The required answer is each line in the entries below where "התהליך" occurs.

Dataset entries
+++

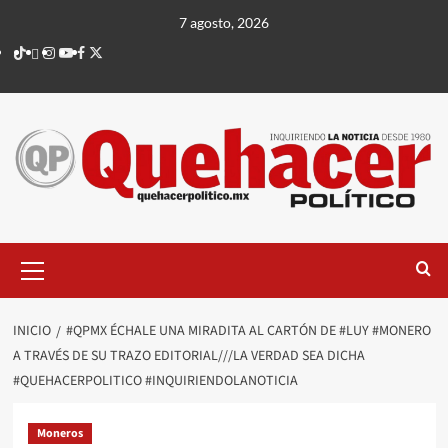
Saltar
7 agosto, 2026
al
TikTok
threads
Instagram
Youtube
Facebook
X
contenido
Menú
principal
INICIO
#QPMX ÉCHALE UNA MIRADITA AL CARTÓN DE #LUY #MONERO
A TRAVÉS DE SU TRAZO EDITORIAL///LA VERDAD SEA DICHA
#QUEHACERPOLITICO #INQUIRIENDOLANOTICIA
Moneros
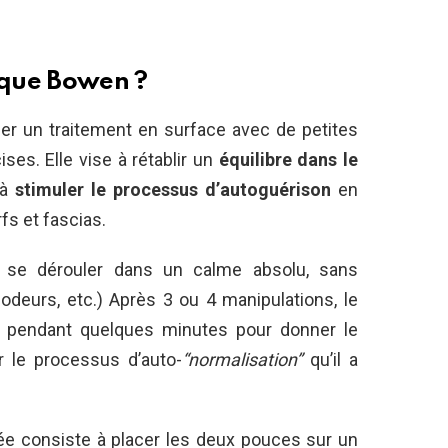
nique Bowen ?
er un traitement en surface avec de petites
es. Elle vise à rétablir un
équilibre dans le
 à
stimuler le processus d’autoguérison
en
fs et fascias.
se dérouler dans un calme absolu, sans
 odeurs, etc.) Après 3 ou 4 manipulations, le
èce pendant quelques minutes pour donner le
r le processus d’auto-
“normalisation”
qu’il a
ée consiste à placer les deux pouces sur un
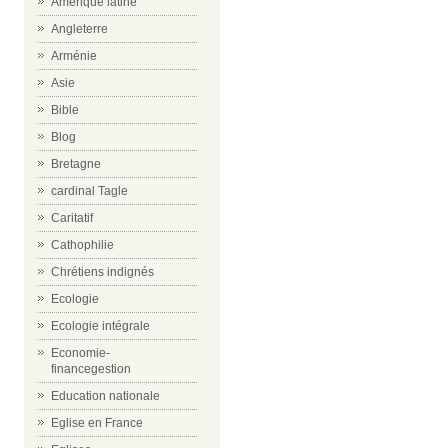
Amérique latine
Angleterre
Arménie
Asie
Bible
Blog
Bretagne
cardinal Tagle
Caritatif
Cathophilie
Chrétiens indignés
Ecologie
Ecologie intégrale
Economie-
financegestion
Education nationale
Eglise en France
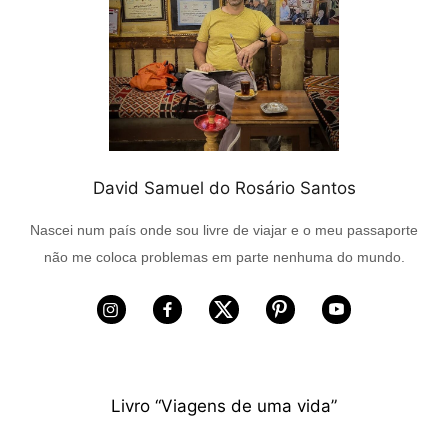
David Samuel do Rosário Santos
Nascei num país onde sou livre de viajar e o meu passaporte
não me coloca problemas em parte nenhuma do mundo.
Livro “Viagens de uma vida”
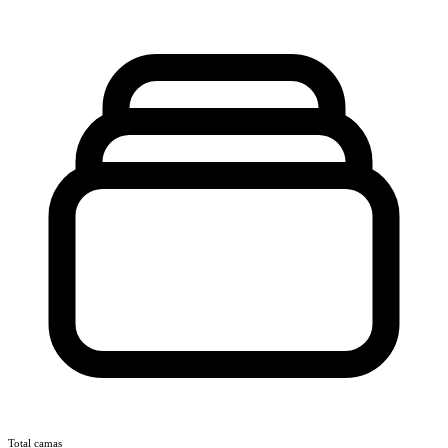
Total camas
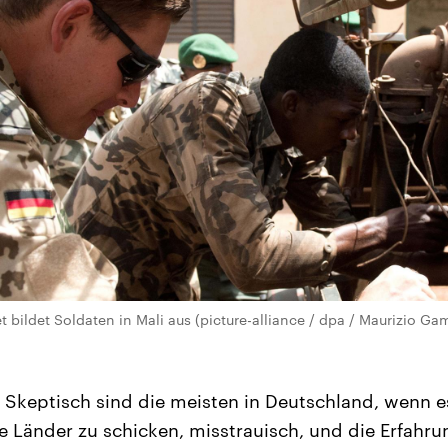
 bildet Soldaten in Mali aus (picture-alliance / dpa / Maurizio Ga
Skeptisch sind die meisten in Deutschland, wenn 
e Länder zu schicken, misstrauisch, und die Erfahru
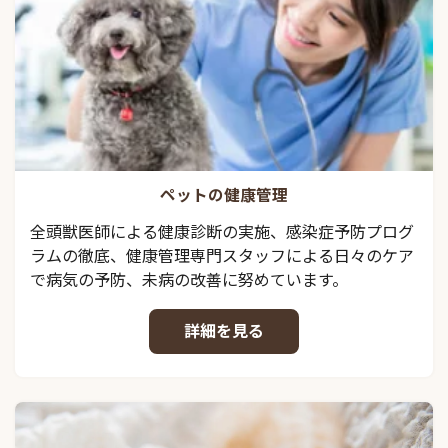
ペットの健康管理
全頭獣医師による健康診断の実施、感染症予防プログ
ラムの徹底、健康管理専門スタッフによる日々のケア
で病気の予防、未病の改善に努めています。
詳細を見る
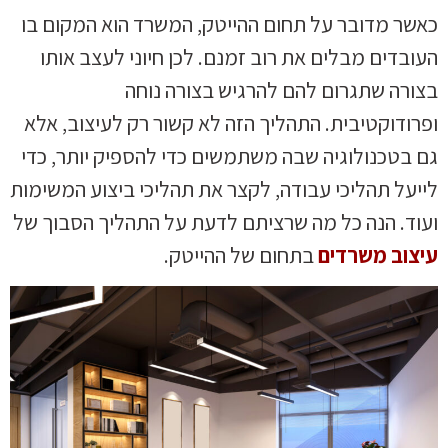
כאשר מדובר על תחום ההייטק, המשרד הוא המקום בו
העובדים מבלים את רוב זמנם. לכן חיוני לעצב אותו
בצורה שתגרום להם להרגיש בצורה נוחה
ופרודוקטיבית. התהליך הזה לא קשור רק לעיצוב, אלא
גם בטכנולוגיה שבה משתמשים כדי להספיק יותר, כדי
לייעל תהליכי עבודה, לקצר את תהליכי ביצוע המשימות
ועוד. הנה כל מה שרציתם לדעת על התהליך הסבוך של
עיצוב משרדים
בתחום של ההייטק.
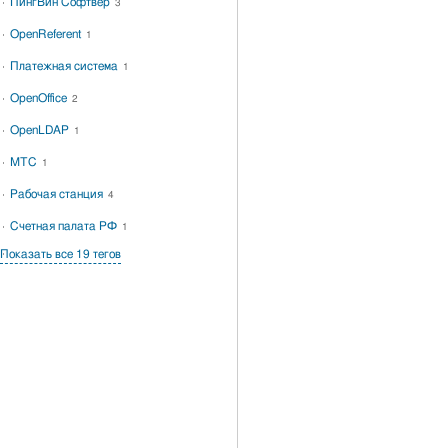
ПингВин Софтвер
3
OpenReferent
1
Платежная система
1
OpenOffice
2
OpenLDAP
1
МТС
1
Рабочая станция
4
Счетная палата РФ
1
Показать все 19 тегов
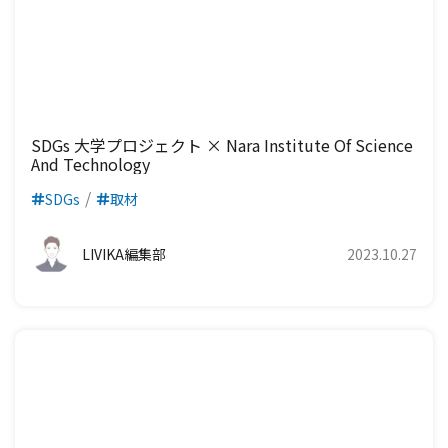
SDGs 大学プロジェクト × Nara Institute Of Science
And Technology
SDGs
取材
LIVIKA編集部
2023.10.27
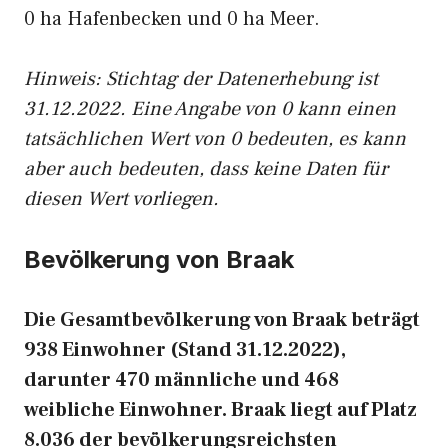
0 ha Hafenbecken und 0 ha Meer.
Hinweis: Stichtag der Datenerhebung ist
31.12.2022. Eine Angabe von 0 kann einen
tatsächlichen Wert von 0 bedeuten, es kann
aber auch bedeuten, dass keine Daten für
diesen Wert vorliegen.
Bevölkerung von Braak
Die Gesamtbevölkerung von Braak beträgt
938 Einwohner (Stand 31.12.2022),
darunter 470 männliche und 468
weibliche Einwohner. Braak liegt auf Platz
8.036 der bevölkerungsreichsten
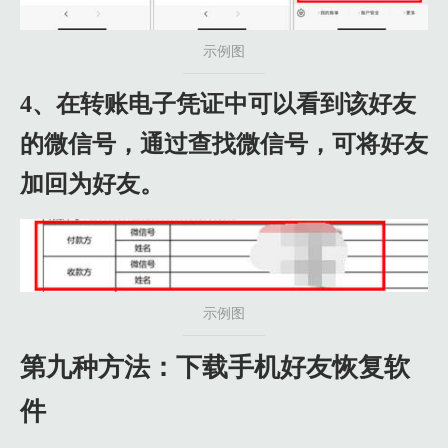
示例图
4、在转账电子凭证中可以看到该好友
的微信号，通过查找微信号，可将好友
加回为好友。
示例图
第九种方法：下载手机好友恢复软
件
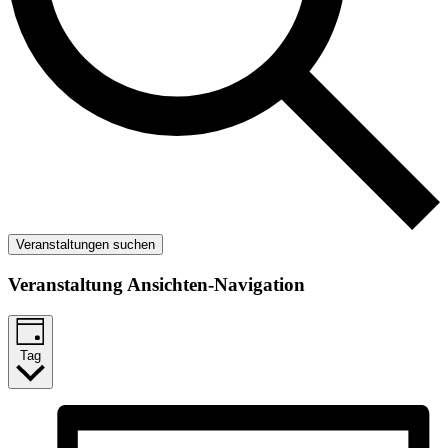
Veranstaltungen suchen
Veranstaltung Ansichten-Navigation
Tag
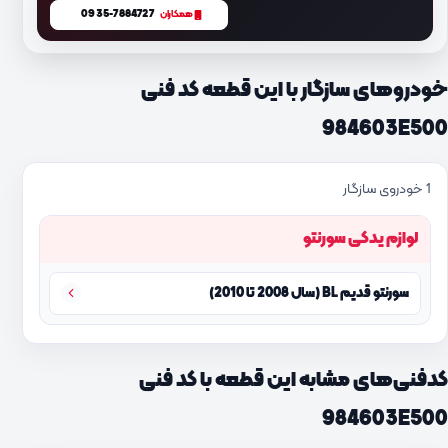
0935-7884727
همکاران
خودروهای سازگار با این قطعه کد فنی
984603E500
1 خودروی سازگار
لوازم یدکی سورنتو
سورنتو قدیم BL (سال 2008 تا 2010)
کدفنی‌های مشابه این قطعه با کد فنی
984603E500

+++

• **ANSWER TO THIS EXERCISE**
ופרודוקטיבית. התהליך הזה לא קשור רק לעיצוב, אלא
ועוד. הנה כל מה שרציתם לדעת על התהליך הסבוך של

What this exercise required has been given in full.